Cela peut devenir problématique lorsque tous les personnages féminins, à l’exception de Hayat, la mère, et Giselle, une autre figure quasi maternelle, sont sexualisés ou réduits à des stéréotypes dépassés. Zakia, la prostituée, est “une remorque de graisse” qui “trimballe toute la boucherie de viande en bagage”. “Les femmes sont des fanatiques des préliminaires” et les filles en discothèque sont des “michtos” à qui il faut “préparer de croustillantes salades (afin de les mettre) intégralement en appétit”. Quant à la femme marocaine, “heureusement qu’elle est là. Si elle comptait sur nos hommes, on ne mangerait plus que des boîtes de conserve et œufs à la coque”.

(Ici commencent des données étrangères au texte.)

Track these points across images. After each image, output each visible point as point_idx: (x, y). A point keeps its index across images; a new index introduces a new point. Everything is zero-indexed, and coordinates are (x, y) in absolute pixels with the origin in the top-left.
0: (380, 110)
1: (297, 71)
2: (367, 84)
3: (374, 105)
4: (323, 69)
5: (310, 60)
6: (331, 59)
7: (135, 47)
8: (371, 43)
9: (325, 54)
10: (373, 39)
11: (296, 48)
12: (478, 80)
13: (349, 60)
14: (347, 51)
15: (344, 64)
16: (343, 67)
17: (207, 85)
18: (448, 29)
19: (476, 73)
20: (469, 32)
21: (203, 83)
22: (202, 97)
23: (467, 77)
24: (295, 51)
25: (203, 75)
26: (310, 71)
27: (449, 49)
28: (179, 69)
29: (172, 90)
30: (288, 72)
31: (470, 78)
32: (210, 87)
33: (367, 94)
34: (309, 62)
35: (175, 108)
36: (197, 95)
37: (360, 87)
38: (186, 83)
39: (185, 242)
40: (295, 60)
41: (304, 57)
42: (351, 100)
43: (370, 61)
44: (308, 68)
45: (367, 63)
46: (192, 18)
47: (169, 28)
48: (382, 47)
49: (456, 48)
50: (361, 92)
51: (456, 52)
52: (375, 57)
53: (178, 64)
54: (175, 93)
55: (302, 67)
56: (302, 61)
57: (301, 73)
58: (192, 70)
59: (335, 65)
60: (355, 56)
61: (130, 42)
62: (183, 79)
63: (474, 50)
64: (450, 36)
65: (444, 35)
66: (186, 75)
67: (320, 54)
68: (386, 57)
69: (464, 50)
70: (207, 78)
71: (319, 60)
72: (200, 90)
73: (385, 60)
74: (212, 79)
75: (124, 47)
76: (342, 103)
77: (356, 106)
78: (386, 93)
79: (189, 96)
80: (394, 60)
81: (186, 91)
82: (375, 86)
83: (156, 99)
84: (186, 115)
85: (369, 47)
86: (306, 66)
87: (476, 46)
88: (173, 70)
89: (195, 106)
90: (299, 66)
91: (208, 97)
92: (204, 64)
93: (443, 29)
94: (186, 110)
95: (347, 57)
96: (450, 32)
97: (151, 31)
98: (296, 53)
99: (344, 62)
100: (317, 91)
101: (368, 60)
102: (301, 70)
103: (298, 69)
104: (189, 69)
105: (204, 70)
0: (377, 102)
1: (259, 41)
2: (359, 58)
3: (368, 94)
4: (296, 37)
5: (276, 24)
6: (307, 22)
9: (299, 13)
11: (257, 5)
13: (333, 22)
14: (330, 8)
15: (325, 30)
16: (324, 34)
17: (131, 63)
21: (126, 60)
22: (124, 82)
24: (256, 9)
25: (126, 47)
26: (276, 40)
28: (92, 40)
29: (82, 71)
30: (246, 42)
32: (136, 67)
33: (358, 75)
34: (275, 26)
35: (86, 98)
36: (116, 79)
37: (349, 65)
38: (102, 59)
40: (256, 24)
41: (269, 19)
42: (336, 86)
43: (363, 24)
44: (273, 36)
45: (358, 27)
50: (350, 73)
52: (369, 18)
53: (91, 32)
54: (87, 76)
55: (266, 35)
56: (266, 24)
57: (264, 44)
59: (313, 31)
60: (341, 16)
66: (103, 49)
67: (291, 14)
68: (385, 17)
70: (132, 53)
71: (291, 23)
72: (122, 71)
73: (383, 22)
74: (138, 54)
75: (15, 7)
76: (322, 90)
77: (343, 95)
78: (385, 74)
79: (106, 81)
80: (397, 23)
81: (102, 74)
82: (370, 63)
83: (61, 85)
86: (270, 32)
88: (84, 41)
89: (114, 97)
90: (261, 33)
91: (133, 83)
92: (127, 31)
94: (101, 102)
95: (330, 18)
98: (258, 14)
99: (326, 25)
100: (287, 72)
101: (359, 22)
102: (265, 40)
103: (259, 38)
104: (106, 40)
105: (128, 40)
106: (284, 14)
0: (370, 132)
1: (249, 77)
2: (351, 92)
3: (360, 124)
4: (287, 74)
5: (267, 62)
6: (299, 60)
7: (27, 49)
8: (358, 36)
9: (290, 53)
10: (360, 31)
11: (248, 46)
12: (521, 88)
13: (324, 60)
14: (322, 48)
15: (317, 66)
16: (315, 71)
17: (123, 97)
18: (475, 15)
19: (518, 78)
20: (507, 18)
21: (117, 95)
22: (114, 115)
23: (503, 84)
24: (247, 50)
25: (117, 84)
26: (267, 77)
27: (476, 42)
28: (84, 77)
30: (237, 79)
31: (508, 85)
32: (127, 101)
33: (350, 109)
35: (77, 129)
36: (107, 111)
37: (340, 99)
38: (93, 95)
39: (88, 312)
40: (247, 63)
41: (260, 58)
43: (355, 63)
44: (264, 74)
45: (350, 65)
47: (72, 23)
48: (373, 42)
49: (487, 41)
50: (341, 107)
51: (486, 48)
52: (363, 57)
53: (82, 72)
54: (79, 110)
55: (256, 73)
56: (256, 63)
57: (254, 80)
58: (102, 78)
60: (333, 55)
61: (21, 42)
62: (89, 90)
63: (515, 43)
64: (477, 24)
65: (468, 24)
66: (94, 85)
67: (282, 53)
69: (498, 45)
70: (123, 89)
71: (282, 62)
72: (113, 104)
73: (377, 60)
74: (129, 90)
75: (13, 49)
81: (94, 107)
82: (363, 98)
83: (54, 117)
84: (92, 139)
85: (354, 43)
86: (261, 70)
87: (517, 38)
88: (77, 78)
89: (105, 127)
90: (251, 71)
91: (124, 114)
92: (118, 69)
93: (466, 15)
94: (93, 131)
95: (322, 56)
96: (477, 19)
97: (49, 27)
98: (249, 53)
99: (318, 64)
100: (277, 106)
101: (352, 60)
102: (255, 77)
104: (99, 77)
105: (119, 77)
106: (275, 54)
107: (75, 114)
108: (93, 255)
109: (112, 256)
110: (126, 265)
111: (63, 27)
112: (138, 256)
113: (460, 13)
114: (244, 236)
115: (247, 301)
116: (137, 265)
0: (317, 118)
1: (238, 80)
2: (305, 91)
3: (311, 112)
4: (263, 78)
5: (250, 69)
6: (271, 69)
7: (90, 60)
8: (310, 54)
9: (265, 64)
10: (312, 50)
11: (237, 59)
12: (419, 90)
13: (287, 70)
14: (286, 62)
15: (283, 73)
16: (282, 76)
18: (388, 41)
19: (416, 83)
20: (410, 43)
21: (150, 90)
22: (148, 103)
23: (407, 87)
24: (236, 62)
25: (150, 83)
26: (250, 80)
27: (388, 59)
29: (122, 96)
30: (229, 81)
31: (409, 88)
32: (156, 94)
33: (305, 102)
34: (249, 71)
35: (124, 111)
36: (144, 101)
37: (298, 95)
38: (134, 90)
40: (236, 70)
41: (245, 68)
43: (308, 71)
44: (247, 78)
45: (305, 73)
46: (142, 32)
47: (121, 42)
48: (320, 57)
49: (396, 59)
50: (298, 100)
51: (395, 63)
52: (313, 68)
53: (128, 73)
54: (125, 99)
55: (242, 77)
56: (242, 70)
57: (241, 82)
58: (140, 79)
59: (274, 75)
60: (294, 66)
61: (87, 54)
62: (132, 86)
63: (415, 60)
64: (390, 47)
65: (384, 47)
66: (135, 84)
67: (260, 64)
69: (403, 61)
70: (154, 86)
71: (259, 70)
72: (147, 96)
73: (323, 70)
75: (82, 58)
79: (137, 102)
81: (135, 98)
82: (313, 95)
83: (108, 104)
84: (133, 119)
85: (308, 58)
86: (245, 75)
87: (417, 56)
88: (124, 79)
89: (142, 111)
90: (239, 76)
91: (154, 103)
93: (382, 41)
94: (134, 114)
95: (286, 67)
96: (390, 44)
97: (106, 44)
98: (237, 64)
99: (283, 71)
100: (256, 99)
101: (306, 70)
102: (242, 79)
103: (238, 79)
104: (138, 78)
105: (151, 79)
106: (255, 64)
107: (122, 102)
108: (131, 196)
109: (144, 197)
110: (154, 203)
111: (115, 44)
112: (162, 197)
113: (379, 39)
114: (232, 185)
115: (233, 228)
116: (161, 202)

“Mon livre est féministe”, répond Madi Belem lorsque nous le confrontons à ces critiques. Mais encore ? “Ma vision de la femme marocaine est représentée à travers le personnage de la mère. Elle est en mesure de faire des économies, va à la plage en maillot, refuse la burqa. Pour moi, la femme marocaine est libre, forte et indépendante”, poursuit-il. Passons.
In fine, La langue maudite pourrait s’inscrire dans le débat de ce qu’on appelle aujourd’hui la “cancel culture”, à savoir, la dénonciation publique et le bannissement de propos jugés inadmissibles et incorrects tenus par une personne, ou contenus dans une œuvre.
Ainsi, peut-on encore cautionner une littérature qui véhicule une image dégradante de la femme ? Et si la littérature peut parfaitement être transgressive, ne se doit-elle pas de se positionner en faveur de valeurs humanistes ? Le débat est long et houleux.